In the past few weeks I’ve been trying to write something more business-oriented.
It seems to be an especially timely topic considering the critical point our markets are at (along with the global economy in general). It’s also one of my favourite topics, but one that I drift away from occasionally: too much of the same thing gets repeated so many times that it can seem like a total waste of energy.
But given the depth of influence that commercial enterprise has on our lives, I believe that it’s impossible to consider ourselves well informed and engaged if we aren’t conversant in it. So I make a point of always coming back to business in my work. I hope you can make the same effort…
Anyways, by chance tonight I found myself looking at McGill business professor Henry Mintzberg’s web site, where I found the right inspiration to write something business related.
Mintzberg is one of the most respected and controversial (and one of my personal favourite) thinkers on the discipline of management. He is perhaps most noted for his criticism of both strategic planning and business education.

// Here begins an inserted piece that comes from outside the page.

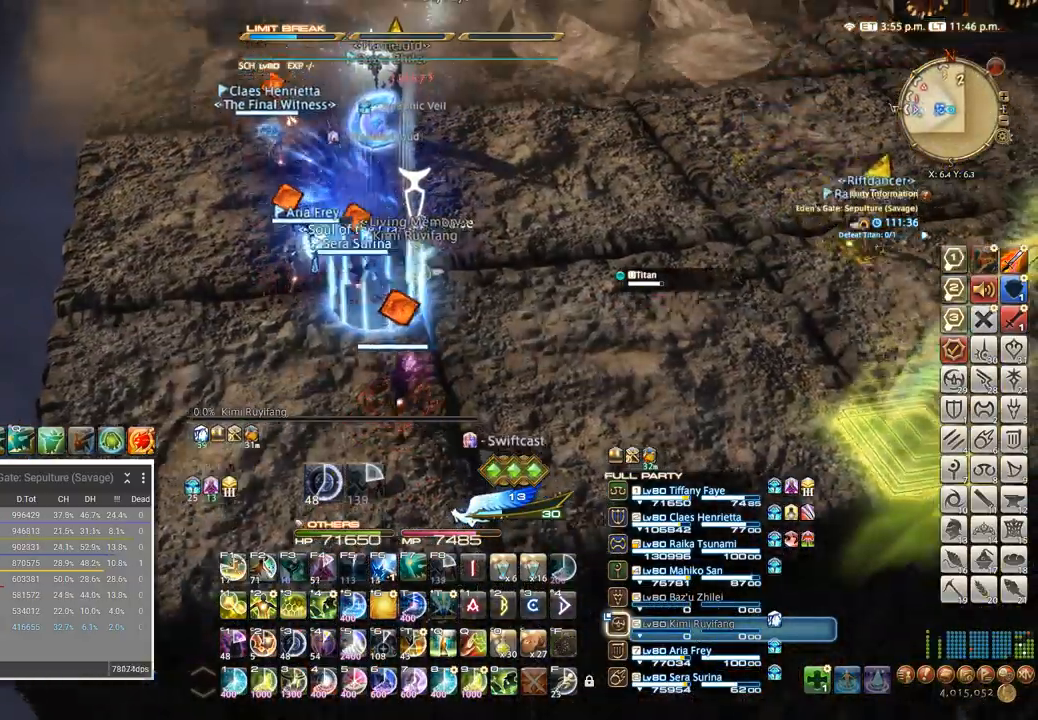
Gameplay with keyboard; each line is a JSON object with the keys held at the frame after it. "events" lists presses ("down") and releases ("up") of ".", "/", "0", "1", "2", "3", "4", "5", "6", "7", "8", "9", "a", "alt_l", "alt_r", "b", "backslash", "backspace", "c", "caps_lock", "comma", "ctrl_l", "ctrl_r", "d", "e", "equals", "escape", "f", "f1", "f10", "f11", "f12", "f2", "f3", "f4", "f5", "f6", "f7", "f8", "f9", "g", "h", "i", "j", "k", "l", "lbracket", "m", "minus", "n", "o", "p", "q", "quote", "r", "rbracket", "return", "s", "semicolon", "shift_l", "shift_r", "space", "super", "t", "tab", "tilde", "u", "v", "w", "x", "y" and "z" between this image and that frame as [ms after this image, input, new state], when the widget could be followed in between. No other keys are recorded. Mouse input is not recorded.
{"keys": [], "events": [[100, "3", "down"], [183, "3", "up"], [233, "3", "down"], [300, "3", "up"], [367, "3", "down"], [450, "3", "up"]]}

This is what I found on Mintzberg’s site that inspired me: How Productivity Killed American Enterprise. It’s important to note the distinction between “enterprises” (as in corporations) and “enterprise” (as in innovation, creativity, concern, engagement, industriousness, aspiration, etc.).
Mintzberg’s general thesis is that the analyst-driven race to maximize short-term Shareholder Value, as measured in exclusively quantitative terms of productivity and efficiency, is choking out the people-fuelled engine of real, long-term, sustainable growth.
This isn’t an idealistic young person complaining about “the system”; this is one of the people best situated to understand and manipulate that “system.”
Another such person who would agree is Roger Martin, dean of U of T’s Rotman School of Management.
At first glance at his resume we might assume Martin could be a kind of conventional-thinking anti-Mintzberg: he’s the top administrator at a big MBA-granting business school, formerly a high executive at the kind of consulting group that goes around trying to quantify everything, and one of his mentor-advisers at Harvard was Michael Porter (who literally wrote the book on competitive strategy — the kind of approach that is criticized by Mintzberg).
But in a Business Week article from last year, Martin claims that scientific management is past its peak.
Martin’s argument is that customers and employees alike are “revolted” by things like CRM and TQM, and an over-reliance on quantitative analysis in general:
“While executives think they are doing the right thing by managing the numbers for the sole purpose of ‘maximizing shareholder value,’ they are perplexed that employees don’t find that to be a particularly inspiring reason for coming to work each day, and customers find the thought rather revolting.”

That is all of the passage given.